%%

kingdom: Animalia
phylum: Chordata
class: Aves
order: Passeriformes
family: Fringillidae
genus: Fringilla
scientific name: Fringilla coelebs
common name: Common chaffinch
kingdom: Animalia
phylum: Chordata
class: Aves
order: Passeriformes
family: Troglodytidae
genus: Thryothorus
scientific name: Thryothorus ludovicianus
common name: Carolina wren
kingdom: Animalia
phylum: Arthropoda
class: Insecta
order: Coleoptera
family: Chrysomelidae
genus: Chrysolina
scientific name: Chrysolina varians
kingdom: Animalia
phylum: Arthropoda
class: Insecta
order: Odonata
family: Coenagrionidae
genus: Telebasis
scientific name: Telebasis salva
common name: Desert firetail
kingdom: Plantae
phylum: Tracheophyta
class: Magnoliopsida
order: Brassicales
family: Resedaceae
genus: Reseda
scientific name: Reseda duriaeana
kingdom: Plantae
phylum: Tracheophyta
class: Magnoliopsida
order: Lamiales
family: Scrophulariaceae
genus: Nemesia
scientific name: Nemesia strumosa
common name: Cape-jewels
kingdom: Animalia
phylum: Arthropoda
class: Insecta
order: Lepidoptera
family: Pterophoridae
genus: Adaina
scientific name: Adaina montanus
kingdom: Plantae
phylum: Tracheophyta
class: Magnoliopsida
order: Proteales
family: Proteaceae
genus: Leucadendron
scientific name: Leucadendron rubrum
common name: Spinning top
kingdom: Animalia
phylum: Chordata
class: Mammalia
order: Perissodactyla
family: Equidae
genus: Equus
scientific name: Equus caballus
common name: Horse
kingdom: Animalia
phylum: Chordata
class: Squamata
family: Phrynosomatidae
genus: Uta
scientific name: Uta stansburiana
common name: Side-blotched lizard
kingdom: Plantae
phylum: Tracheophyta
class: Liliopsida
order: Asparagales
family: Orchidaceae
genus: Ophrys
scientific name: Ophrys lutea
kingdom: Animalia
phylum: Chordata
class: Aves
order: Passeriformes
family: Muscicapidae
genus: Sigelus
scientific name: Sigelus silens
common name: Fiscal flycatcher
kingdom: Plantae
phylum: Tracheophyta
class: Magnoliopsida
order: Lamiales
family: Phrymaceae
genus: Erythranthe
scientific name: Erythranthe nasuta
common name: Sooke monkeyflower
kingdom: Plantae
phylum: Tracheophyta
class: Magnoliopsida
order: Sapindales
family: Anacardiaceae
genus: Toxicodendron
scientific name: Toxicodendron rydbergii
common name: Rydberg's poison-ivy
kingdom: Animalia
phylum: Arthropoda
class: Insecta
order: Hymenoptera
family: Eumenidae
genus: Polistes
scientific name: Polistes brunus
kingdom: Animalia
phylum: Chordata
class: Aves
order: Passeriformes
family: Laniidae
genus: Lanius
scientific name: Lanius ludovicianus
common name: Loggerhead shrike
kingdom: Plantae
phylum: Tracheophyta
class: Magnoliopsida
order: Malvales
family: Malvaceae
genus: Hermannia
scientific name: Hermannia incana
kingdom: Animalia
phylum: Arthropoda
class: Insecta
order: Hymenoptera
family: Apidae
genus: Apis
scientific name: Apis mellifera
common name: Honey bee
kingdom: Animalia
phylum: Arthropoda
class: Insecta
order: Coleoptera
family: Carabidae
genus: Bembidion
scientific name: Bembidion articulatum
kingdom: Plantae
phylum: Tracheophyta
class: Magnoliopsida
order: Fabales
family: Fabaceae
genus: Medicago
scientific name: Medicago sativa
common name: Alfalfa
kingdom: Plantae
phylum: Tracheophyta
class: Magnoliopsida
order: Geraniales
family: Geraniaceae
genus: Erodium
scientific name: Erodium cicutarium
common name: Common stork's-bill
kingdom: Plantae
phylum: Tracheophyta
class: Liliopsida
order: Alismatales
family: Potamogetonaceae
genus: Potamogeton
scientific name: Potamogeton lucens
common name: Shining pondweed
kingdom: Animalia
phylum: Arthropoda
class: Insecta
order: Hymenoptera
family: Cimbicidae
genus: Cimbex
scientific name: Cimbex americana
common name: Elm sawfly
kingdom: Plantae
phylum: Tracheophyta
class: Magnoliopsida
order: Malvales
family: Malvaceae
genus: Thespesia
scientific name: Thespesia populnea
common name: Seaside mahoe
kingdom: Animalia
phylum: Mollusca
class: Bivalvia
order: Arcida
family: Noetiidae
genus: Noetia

%%

PROBLEM REQUIREMENTS
Recast every line of all the records as a Markdown table with a Row column for the row number and a Line column for the line itself. Leave out any blank lines.

THE OUTPUT
| Row | Line |
|---|---|
| 1 | kingdom: Animalia |
| 2 | phylum: Chordata |
| 3 | class: Aves |
| 4 | order: Passeriformes |
| 5 | family: Fringillidae |
| 6 | genus: Fringilla |
| 7 | scientific name: Fringilla coelebs |
| 8 | common name: Common chaffinch |
| 9 | kingdom: Animalia |
| 10 | phylum: Chordata |
| 11 | class: Aves |
| 12 | order: Passeriformes |
| 13 | family: Troglodytidae |
| 14 | genus: Thryothorus |
| 15 | scientific name: Thryothorus ludovicianus |
| 16 | common name: Carolina wren |
| 17 | kingdom: Animalia |
| 18 | phylum: Arthropoda |
| 19 | class: Insecta |
| 20 | order: Coleoptera |
| 21 | family: Chrysomelidae |
| 22 | genus: Chrysolina |
| 23 | scientific name: Chrysolina varians |
| 24 | kingdom: Animalia |
| 25 | phylum: Arthropoda |
| 26 | class: Insecta |
| 27 | order: Odonata |
| 28 | family: Coenagrionidae |
| 29 | genus: Telebasis |
| 30 | scientific name: Telebasis salva |
| 31 | common name: Desert firetail |
| 32 | kingdom: Plantae |
| 33 | phylum: Tracheophyta |
| 34 | class: Magnoliopsida |
| 35 | order: Brassicales |
| 36 | family: Resedaceae |
| 37 | genus: Reseda |
| 38 | scientific name: Reseda duriaeana |
| 39 | kingdom: Plantae |
| 40 | phylum: Tracheophyta |
| 41 | class: Magnoliopsida |
| 42 | order: Lamiales |
| 43 | family: Scrophulariaceae |
| 44 | genus: Nemesia |
| 45 | scientific name: Nemesia strumosa |
| 46 | common name: Cape-jewels |
| 47 | kingdom: Animalia |
| 48 | phylum: Arthropoda |
| 49 | class: Insecta |
| 50 | order: Lepidoptera |
| 51 | family: Pterophoridae |
| 52 | genus: Adaina |
| 53 | scientific name: Adaina montanus |
| 54 | kingdom: Plantae |
| 55 | phylum: Tracheophyta |
| 56 | class: Magnoliopsida |
| 57 | order: Proteales |
| 58 | family: Proteaceae |
| 59 | genus: Leucadendron |
| 60 | scientific name: Leucadendron rubrum |
| 61 | common name: Spinning top |
| 62 | kingdom: Animalia |
| 63 | phylum: Chordata |
| 64 | class: Mammalia |
| 65 | order: Perissodactyla |
| 66 | family: Equidae |
| 67 | genus: Equus |
| 68 | scientific name: Equus caballus |
| 69 | common name: Horse |
| 70 | kingdom: Animalia |
| 71 | phylum: Chordata |
| 72 | class: Squamata |
| 73 | family: Phrynosomatidae |
| 74 | genus: Uta |
| 75 | scientific name: Uta stansburiana |
| 76 | common name: Side-blotched lizard |
| 77 | kingdom: Plantae |
| 78 | phylum: Tracheophyta |
| 79 | class: Liliopsida |
| 80 | order: Asparagales |
| 81 | family: Orchidaceae |
| 82 | genus: Ophrys |
| 83 | scientific name: Ophrys lutea |
| 84 | kingdom: Animalia |
| 85 | phylum: Chordata |
| 86 | class: Aves |
| 87 | order: Passeriformes |
| 88 | family: Muscicapidae |
| 89 | genus: Sigelus |
| 90 | scientific name: Sigelus silens |
| 91 | common name: Fiscal flycatcher |
| 92 | kingdom: Plantae |
| 93 | phylum: Tracheophyta |
| 94 | class: Magnoliopsida |
| 95 | order: Lamiales |
| 96 | family: Phrymaceae |
| 97 | genus: Erythranthe |
| 98 | scientific name: Erythranthe nasuta |
| 99 | common name: Sooke monkeyflower |
| 100 | kingdom: Plantae |
| 101 | phylum: Tracheophyta |
| 102 | class: Magnoliopsida |
| 103 | order: Sapindales |
| 104 | family: Anacardiaceae |
| 105 | genus: Toxicodendron |
| 106 | scientific name: Toxicodendron rydbergii |
| 107 | common name: Rydberg's poison-ivy |
| 108 | kingdom: Animalia |
| 109 | phylum: Arthropoda |
| 110 | class: Insecta |
| 111 | order: Hymenoptera |
| 112 | family: Eumenidae |
| 113 | genus: Polistes |
| 114 | scientific name: Polistes brunus |
| 115 | kingdom: Animalia |
| 116 | phylum: Chordata |
| 117 | class: Aves |
| 118 | order: Passeriformes |
| 119 | family: Laniidae |
| 120 | genus: Lanius |
| 121 | scientific name: Lanius ludovicianus |
| 122 | common name: Loggerhead shrike |
| 123 | kingdom: Plantae |
| 124 | phylum: Tracheophyta |
| 125 | class: Magnoliopsida |
| 126 | order: Malvales |
| 127 | family: Malvaceae |
| 128 | genus: Hermannia |
| 129 | scientific name: Hermannia incana |
| 130 | kingdom: Animalia |
| 131 | phylum: Arthropoda |
| 132 | class: Insecta |
| 133 | order: Hymenoptera |
| 134 | family: Apidae |
| 135 | genus: Apis |
| 136 | scientific name: Apis mellifera |
| 137 | common name: Honey bee |
| 138 | kingdom: Animalia |
| 139 | phylum: Arthropoda |
| 140 | class: Insecta |
| 141 | order: Coleoptera |
| 142 | family: Carabidae |
| 143 | genus: Bembidion |
| 144 | scientific name: Bembidion articulatum |
| 145 | kingdom: Plantae |
| 146 | phylum: Tracheophyta |
| 147 | class: Magnoliopsida |
| 148 | order: Fabales |
| 149 | family: Fabaceae |
| 150 | genus: Medicago |
| 151 | scientific name: Medicago sativa |
| 152 | common name: Alfalfa |
| 153 | kingdom: Plantae |
| 154 | phylum: Tracheophyta |
| 155 | class: Magnoliopsida |
| 156 | order: Geraniales |
| 157 | family: Geraniaceae |
| 158 | genus: Erodium |
| 159 | scientific name: Erodium cicutarium |
| 160 | common name: Common stork's-bill |
| 161 | kingdom: Plantae |
| 162 | phylum: Tracheophyta |
| 163 | class: Liliopsida |
| 164 | order: Alismatales |
| 165 | family: Potamogetonaceae |
| 166 | genus: Potamogeton |
| 167 | scientific name: Potamogeton lucens |
| 168 | common name: Shining pondweed |
| 169 | kingdom: Animalia |
| 170 | phylum: Arthropoda |
| 171 | class: Insecta |
| 172 | order: Hymenoptera |
| 173 | family: Cimbicidae |
| 174 | genus: Cimbex |
| 175 | scientific name: Cimbex americana |
| 176 | common name: Elm sawfly |
| 177 | kingdom: Plantae |
| 178 | phylum: Tracheophyta |
| 179 | class: Magnoliopsida |
| 180 | order: Malvales |
| 181 | family: Malvaceae |
| 182 | genus: Thespesia |
| 183 | scientific name: Thespesia populnea |
| 184 | common name: Seaside mahoe |
| 185 | kingdom: Animalia |
| 186 | phylum: Mollusca |
| 187 | class: Bivalvia |
| 188 | order: Arcida |
| 189 | family: Noetiidae |
| 190 | genus: Noetia |